DOCUMENT EXTRACT -
[seqfan] Re: pentathagorean triples

[Neil Sloane]

Brad, Olivier - excellent, please submit it (or them) (the pentagonal +
pentagonal = pentagonal version)

Call a triple that works, [n,k,m]. Then the sequences would be something
like:
the list of n's that work
for given n , how many solutions for k
for an n that works, the smallest k and the corresponding m




Best regards
Neil

Neil J. A. Sloane, President, OEIS Foundation.
11 South Adelaide Avenue, Highland Park, NJ 08904, USA.
Also Visiting Scientist, Math. Dept., Rutgers University, Piscataway, NJ.
Phone: 732 828 6098; home page: http://NeilSloane.com
Email: njasloane at gmail.com



On Sun, Mar 1, 2020 at 12:02 PM Brad Klee <bradklee at gmail.com> wrote:

> After A046079 and A309507, Olivier Gérard suggested that
> the same sort of thing could be done with pentagonal numbers,
> and I calculated the following using Mathematica:
>
> PentTriples[PNn_] :=
>  Sort[Select[{PNn, k, m} /.

TASK INSTRUCTIONS -
a. In the seqfan message, what software did Brad Klee use for his calculation?
b. In the seqfan message, what sequences does Neil Sloane suggest for a working triple [n,k,m]?
You won't need the collected data at all.

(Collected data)

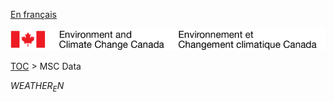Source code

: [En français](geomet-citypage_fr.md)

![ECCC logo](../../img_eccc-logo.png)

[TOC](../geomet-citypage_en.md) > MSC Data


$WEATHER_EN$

* * *

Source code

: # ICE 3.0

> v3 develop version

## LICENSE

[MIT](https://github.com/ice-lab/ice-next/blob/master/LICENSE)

TASK-BY-TASK OUTPUTS -
a. Mathematica

b.
- the list of n's that work
- for a given n, how many solutions for k
- for an n that works, the smallest k and the corresponding m